Yeah, many times students will have to go back to school on a Saturday or Sunday in China. The school year nearly always begins on September 1, and that’s a Sunday this year. Hopefully all you foreign teachers out there won’t have to start teaching until Monday.
And if you’re in a training center, stand up and cheer! You’ve made it through the arduous summer school your training center no doubt loaded you up on. Now you can get back to your less-demanding schedule.
So what are some things you can do to make your upcoming ESL school year more comfortable? Besides taking a lot of headache medicine, try some of these things:
- Rules: Set up a rule sheet somewhere in class during your very first class. It doesn’t need to be fancy, just a piece of notebook paper. And you don’t even need that many rules; perhaps just 3 to 5. Mainly it’s something to show you’re serious about discipline, even if you don’t enforce it all that often.
- Rewards: Yeah, if you’re going to have rules you might as well have rewards. Buy up a lot of that cheap candy you see in supermarket bins. Pass it out to the good students. Do the same with stickers; kids really love those. Or even make the reward homework. You could give less or walk around and do the students’ English homework if they’re good.

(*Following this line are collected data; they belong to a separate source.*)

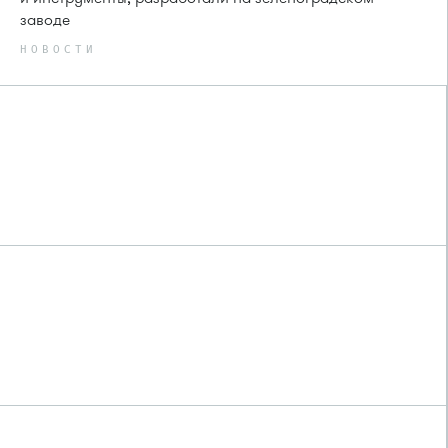
заводе
НОВОСТИ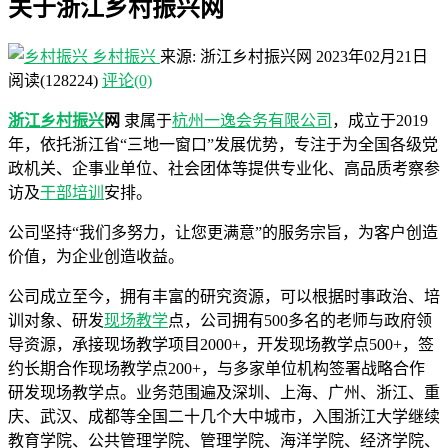
关于浙江乡村振兴网
乡村振兴
来源: 浙江乡村振兴网
2023年02月21日
阅读
(128224)
评论(0)
浙江乡村振兴
网
隶属于
杭州一逸会务有限公司
，成立于2019
年，依托浙江省“三地一窗口”发展优势，专注于为全国各级党
政机关、企事业单位、社会团体等提供专业化、高品质考察参
访及
干部培训
安排。
公司坚持“我们多努力，让您更满意”的服务宗旨，为客户创造
价值，为企业创造收益。
公司成立至今，拥有丰富的研究资源，可以根据时事政治、培
训对象、研发
现场教学
点，公司拥有500多名的老师与政府领
导资源，承接现场教学项目2000+，开发现场教学点500+，签
约长期合作现场教学点200+，与多家单位机构签署战略合作
研发现场教学点。业务范围遍及深圳、上海、广州、浙江、重
庆、武汉、成都等全国二十几个大中城市，入围浙江大学继续
教育学院、公共管理学院、管理学院、海洋学院、经济学院、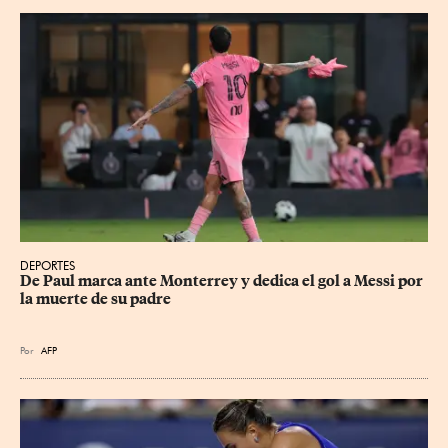
DEPORTES
De Paul marca ante Monterrey y dedica el gol a Messi por 
la muerte de su padre
Por
AFP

- Punishments: Yep, the coin’s got two sides. When those unruly students, you know, the ones that you hate and hope are thwarted somewhere along their school career, well, when they get unruly you need to punish them. Make them write lines, stand in the back of the class, clean the board, sit next to a girl, sit next to a boy, or even speak in front of the class. Whatever it is, follow through.
Hopefully some of those simple ESL ideas will get you through your first week or two as a new teacher. Remember, it’ll only go down hill further, but eventually you’ll find a way back up.
Hey, this is ESL; no one said it’d be easy!